**EXERCISE DIRECTIONS:** Tally the lines in the records underneath that contain the string "lists", and state the figure by itself.

**THE RECORDS:**
--- --- ---

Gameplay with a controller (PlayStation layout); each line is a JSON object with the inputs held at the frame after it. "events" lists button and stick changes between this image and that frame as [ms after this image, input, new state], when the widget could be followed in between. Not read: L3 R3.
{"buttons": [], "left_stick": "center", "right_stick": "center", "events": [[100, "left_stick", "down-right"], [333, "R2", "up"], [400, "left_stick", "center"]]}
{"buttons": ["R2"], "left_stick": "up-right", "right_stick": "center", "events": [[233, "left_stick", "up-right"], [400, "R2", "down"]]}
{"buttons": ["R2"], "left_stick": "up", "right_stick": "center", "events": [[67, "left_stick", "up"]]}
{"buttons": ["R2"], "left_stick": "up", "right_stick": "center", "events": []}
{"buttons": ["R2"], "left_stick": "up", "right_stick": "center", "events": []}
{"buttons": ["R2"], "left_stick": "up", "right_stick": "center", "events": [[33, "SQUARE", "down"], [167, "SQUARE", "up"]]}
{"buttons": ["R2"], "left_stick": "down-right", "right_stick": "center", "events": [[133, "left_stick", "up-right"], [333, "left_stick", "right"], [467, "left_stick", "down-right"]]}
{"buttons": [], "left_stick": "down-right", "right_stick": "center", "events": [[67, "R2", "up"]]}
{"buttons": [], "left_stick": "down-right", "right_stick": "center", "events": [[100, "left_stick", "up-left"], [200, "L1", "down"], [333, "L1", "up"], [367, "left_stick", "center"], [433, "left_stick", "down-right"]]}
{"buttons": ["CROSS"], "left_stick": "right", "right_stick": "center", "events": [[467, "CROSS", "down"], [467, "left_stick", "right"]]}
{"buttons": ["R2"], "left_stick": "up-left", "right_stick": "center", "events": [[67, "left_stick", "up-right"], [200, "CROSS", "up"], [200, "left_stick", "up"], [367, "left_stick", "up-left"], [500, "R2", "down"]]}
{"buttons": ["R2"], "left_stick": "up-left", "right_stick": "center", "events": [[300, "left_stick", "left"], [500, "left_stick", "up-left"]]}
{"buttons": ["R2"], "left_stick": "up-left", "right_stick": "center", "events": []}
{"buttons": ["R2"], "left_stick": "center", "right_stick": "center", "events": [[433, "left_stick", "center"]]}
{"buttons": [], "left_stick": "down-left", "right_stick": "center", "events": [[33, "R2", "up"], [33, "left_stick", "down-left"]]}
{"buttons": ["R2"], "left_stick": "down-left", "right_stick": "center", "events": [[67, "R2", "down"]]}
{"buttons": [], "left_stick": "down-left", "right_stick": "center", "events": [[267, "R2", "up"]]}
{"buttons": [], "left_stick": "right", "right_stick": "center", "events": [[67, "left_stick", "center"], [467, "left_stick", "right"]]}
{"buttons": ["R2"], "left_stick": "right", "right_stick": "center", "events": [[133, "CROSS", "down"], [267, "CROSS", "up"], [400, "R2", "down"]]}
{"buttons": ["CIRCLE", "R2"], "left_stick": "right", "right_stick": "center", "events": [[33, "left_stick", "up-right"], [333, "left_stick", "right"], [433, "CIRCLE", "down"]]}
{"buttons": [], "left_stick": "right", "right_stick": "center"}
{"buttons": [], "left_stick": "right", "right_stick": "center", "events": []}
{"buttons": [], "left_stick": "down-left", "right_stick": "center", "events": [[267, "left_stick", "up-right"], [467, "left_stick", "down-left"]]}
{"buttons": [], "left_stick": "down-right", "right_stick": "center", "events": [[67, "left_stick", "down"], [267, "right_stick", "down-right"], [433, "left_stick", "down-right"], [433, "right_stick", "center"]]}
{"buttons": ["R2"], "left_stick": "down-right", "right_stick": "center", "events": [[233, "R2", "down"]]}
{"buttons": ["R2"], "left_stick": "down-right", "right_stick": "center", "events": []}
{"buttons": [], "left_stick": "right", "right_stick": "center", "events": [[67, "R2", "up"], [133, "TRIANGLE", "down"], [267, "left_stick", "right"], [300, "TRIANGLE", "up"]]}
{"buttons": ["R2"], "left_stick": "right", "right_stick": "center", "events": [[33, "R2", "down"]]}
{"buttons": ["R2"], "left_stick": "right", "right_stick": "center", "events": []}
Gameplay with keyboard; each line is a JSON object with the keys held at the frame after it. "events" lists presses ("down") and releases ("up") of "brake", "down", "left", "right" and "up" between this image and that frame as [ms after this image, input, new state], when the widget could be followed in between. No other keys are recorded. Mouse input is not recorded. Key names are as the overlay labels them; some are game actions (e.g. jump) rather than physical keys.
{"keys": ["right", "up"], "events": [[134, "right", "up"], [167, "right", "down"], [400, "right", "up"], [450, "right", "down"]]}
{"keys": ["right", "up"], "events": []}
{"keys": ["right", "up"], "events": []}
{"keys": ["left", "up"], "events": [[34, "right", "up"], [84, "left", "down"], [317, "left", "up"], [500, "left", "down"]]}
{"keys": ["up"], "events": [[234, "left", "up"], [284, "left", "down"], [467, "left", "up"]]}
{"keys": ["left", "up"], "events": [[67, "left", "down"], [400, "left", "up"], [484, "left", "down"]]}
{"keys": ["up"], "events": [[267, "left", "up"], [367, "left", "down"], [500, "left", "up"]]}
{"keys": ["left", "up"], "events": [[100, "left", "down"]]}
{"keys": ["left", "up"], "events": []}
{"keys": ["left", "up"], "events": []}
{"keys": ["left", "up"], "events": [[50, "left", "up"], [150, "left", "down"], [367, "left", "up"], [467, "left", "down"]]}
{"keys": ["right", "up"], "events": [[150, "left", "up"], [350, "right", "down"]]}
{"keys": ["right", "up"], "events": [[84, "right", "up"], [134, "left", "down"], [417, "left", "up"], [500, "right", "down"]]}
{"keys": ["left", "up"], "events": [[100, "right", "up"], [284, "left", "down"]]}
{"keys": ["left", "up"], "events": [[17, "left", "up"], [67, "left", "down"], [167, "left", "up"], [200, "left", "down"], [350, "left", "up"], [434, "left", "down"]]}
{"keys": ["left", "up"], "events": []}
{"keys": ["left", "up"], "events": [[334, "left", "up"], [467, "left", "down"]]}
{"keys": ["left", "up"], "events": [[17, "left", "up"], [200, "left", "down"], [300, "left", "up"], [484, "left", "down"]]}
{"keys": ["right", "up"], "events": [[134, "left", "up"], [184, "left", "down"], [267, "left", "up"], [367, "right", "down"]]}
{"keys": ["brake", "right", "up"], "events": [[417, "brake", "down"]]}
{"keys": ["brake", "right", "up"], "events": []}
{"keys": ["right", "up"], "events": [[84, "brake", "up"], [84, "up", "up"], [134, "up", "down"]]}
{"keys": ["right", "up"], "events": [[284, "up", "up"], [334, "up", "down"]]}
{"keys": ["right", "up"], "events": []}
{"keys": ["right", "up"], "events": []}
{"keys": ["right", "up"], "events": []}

--- --- ---

**ANSWER BELOW:** 2